Published on Aug 24, 2008 in KDD (Knowledge Discovery and Data Mining)
· DOI :10.1145/1401890.1401914
David J. Crandall31
Estimated H-index: 31
(Cornell University),
Dan Cosley35
Estimated H-index: 35
(Cornell University)
+ 2 AuthorsSiddharth Suri25
Estimated H-index: 25
(Cornell University)
A fundamental open question in the analysis of social networks is to understand the interplay between similarity and social ties. People are similar to their neighbors in a social network for two distinct reasons: first, they grow to resemble their current friends due to social influence; and second, they tend to form new links to others who are already like them, a process often termed selection by sociologists. While both factors are present in everyday social processes, they are in tension: social influence can push systems toward uniformity of behavior, while selection can lead to fragmentation.
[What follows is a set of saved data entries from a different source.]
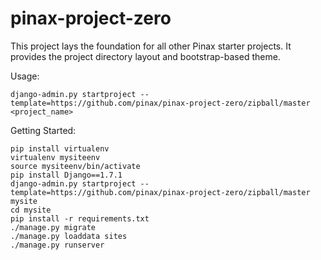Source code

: pinax-project-zero
==================

This project lays the foundation for all other Pinax starter projects. It
provides the project directory layout and bootstrap-based theme.


Usage:

    django-admin.py startproject --template=https://github.com/pinax/pinax-project-zero/zipball/master <project_name>


Getting Started:

    pip install virtualenv
    virtualenv mysiteenv
    source mysiteenv/bin/activate
    pip install Django==1.7.1
    django-admin.py startproject --template=https://github.com/pinax/pinax-project-zero/zipball/master mysite
    cd mysite
    pip install -r requirements.txt
    ./manage.py migrate
    ./manage.py loaddata sites
    ./manage.py runserver
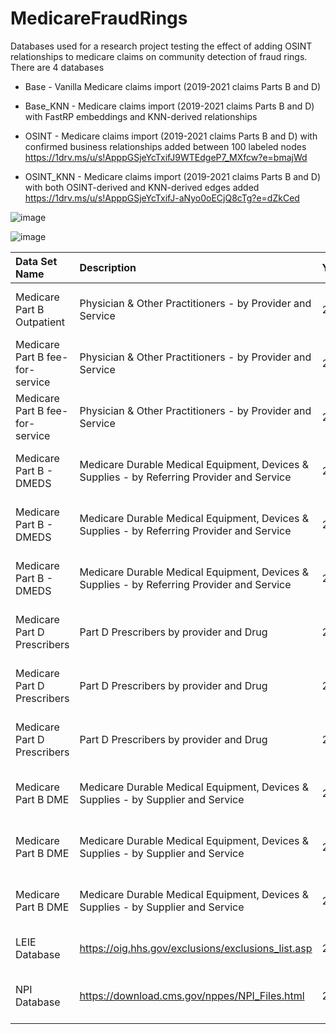 # MedicareFraudRings
Databases used for a research project testing the effect of adding OSINT relationships to medicare claims on community detection of fraud rings. There are 4 databases

* Base - Vanilla Medicare claims import (2019-2021 claims Parts B and D)

  
* Base_KNN - Medicare claims import (2019-2021 claims Parts B and D) with FastRP embeddings and KNN-derived relationships

  
* OSINT - Medicare claims import (2019-2021 claims Parts B and D) with confirmed business relationships added between 100 labeled nodes
https://1drv.ms/u/s!ApppGSjeYcTxifJ9WTEdgeP7_MXfcw?e=bmajWd

* OSINT_KNN - Medicare claims import (2019-2021 claims Parts B and D) with both OSINT-derived and KNN-derived edges added
https://1drv.ms/u/s!ApppGSjeYcTxifJ-aNyo0oECjQ8cTg?e=dZkCed

![image](https://github.com/user-attachments/assets/898620c3-9a45-4341-87b5-79bc17557410)

![image](https://github.com/user-attachments/assets/473028ab-6fb8-4100-93d2-a1a72d0479e2)

|Data Set Name|Description|Year|Version|Rows|Columns|
|:----|:----|:----|:----|:----|:----|
|Medicare Part B Outpatient|Physician & Other Practitioners - by Provider and Service|2019|867b8ac7-ccb7-4cc9-873d-b24340d89e32|10,140,228|28|
|Medicare Part B fee-for-service|Physician & Other Practitioners - by Provider and Service|2020|c957b49e-1323-49e7-8678-c09da387551d|9,449,361|28|
|Medicare Part B fee-for-service|Physician & Other Practitioners - by Provider and Service|2021|31dc2c47-f297-4948-bfb4-075e1bec3a02|9,886,177|28|
|Medicare Part B - DMEDS|Medicare Durable Medical Equipment, Devices & Supplies - by Referring Provider and Service|2019|eb0019f6-791d-4065-ae4e-4761d2f6c9f2|1,656,449|33|
|Medicare Part B - DMEDS|Medicare Durable Medical Equipment, Devices & Supplies - by Referring Provider and Service|2020|323df359-ceac-4525-a350-e2cd9eb128fe|1,607,435|33|
|Medicare Part B - DMEDS |Medicare Durable Medical Equipment, Devices & Supplies - by Referring Provider and Service|2021|46ae675c-bc81-40ca-aa79-64da1c1ec9d9|1,516,153|33|
|Medicare Part D Prescribers|Part D Prescribers by provider and Drug|2019|2a6705e6-7a1e-460c-ba22-35249a531918|25,401,870|22|
|Medicare Part D Prescribers|Part D Prescribers by provider and Drug|2020|7795fe20-e80e-435a-a9ed-d2d65e05feeb|25,209,729|22|
|Medicare Part D Prescribers|Part D Prescribers by provider and Drug|2021|ab29d858-269a-4d97-908f-a26b1cf95f61|25,231,862|22|
|Medicare Part B DME|Medicare Durable Medical Equipment, Devices & Supplies - by Supplier and Service|2019|5165dbdd-eae3-4b94-82cd-da635e00e0fa|575,223|32|
|Medicare Part B DME|Medicare Durable Medical Equipment, Devices & Supplies - by Supplier and Service|2020|1fe3a8c3-ecfd-44b9-9418-fda1843f72a5|542,090|32|
|Medicare Part B DME|Medicare Durable Medical Equipment, Devices & Supplies - by Supplier and Service|2021|e531ffc9-57ad-48db-8d88-f686edb8b8e1|508,052|32|
|LEIE Database|https://oig.hhs.gov/exclusions/exclusions_list.asp|2025|February 2025|Only matched NPIs| |
|NPI Database|https://download.cms.gov/nppes/NPI_Files.html|2025|NPPES|Only addresses for matched NPIs| |




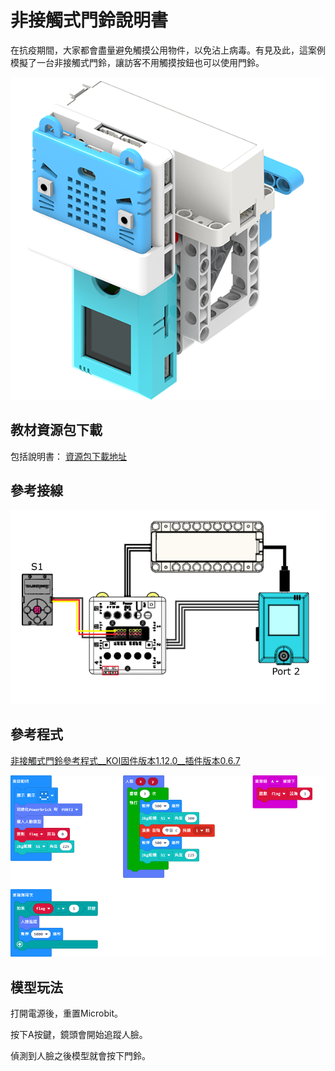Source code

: # 非接觸式門鈴說明書

在抗疫期間，大家都會盡量避免觸摸公用物件，以免沾上病毒。有見及此，這案例模擬了一台非接觸式門鈴，讓訪客不用觸摸按鈕也可以使用門鈴。

![](../../images/bell.png)

## 教材資源包下載

包括說明書： [資源包下載地址](https://bit.ly/AIHealthCareSetBuildingGuide)

## 參考接線

![](./images/bellcon.png)

## 參考程式

[非接觸式門鈴參考程式__KOI固件版本1.12.0__插件版本0.6.7](https://makecode.microbit.org/_EuWAC2bC3Pdg)

![](./images/bellcode.png)

## 模型玩法

打開電源後，重置Microbit。

按下A按鍵，鏡頭會開始追蹤人臉。

偵測到人臉之後模型就會按下門鈴。





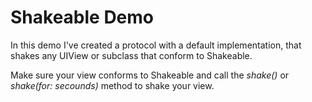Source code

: #  Shakeable Demo

In this demo I've created a protocol with a default implementation, that shakes any UIView or subclass that conform to Shakeable.

Make sure your view conforms to Shakeable and call the *shake()* or *shake(for: secounds)* method to shake your view.
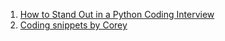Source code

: 1. [How to Stand Out in a Python Coding Interview](https://realpython.com/python-coding-interview-tips/)
2. [Coding snippets by Corey](https://github.com/CoreyMSchafer/code_snippets)
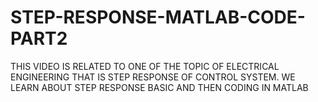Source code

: # STEP-RESPONSE-MATLAB-CODE-PART2
THIS VIDEO IS RELATED TO ONE OF THE TOPIC OF ELECTRICAL ENGINEERING THAT IS STEP RESPONSE OF CONTROL SYSTEM. WE LEARN ABOUT STEP RESPONSE BASIC AND THEN CODING IN MATLAB
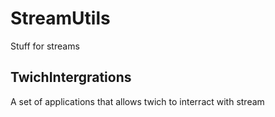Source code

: # StreamUtils
Stuff for streams

## TwichIntergrations
A set of applications that allows twich to interract with stream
As such, it is important to understand the relative effects of these forces, and this has been a challenge due to the difficulty of isolating and quantifying them in real settings. We develop techniques for identifying and modeling the interactions between social influence and selection, using data from online communities where both social interaction and changes in behavior over time can be measured. We find clear feedback effects between the two factors, with rising similarity between two individuals serving, in aggregate, as an indicator of future interaction -- but with similarity then continuing to increase steadily, although at a slower rate, for long periods after initial interactions. We also consider the relative value of similarity and social influence in modeling future behavior. For instance, to predict the activities that an individual is likely to do next, is it more useful to know the current activities of their friends, or of the people most similar to them?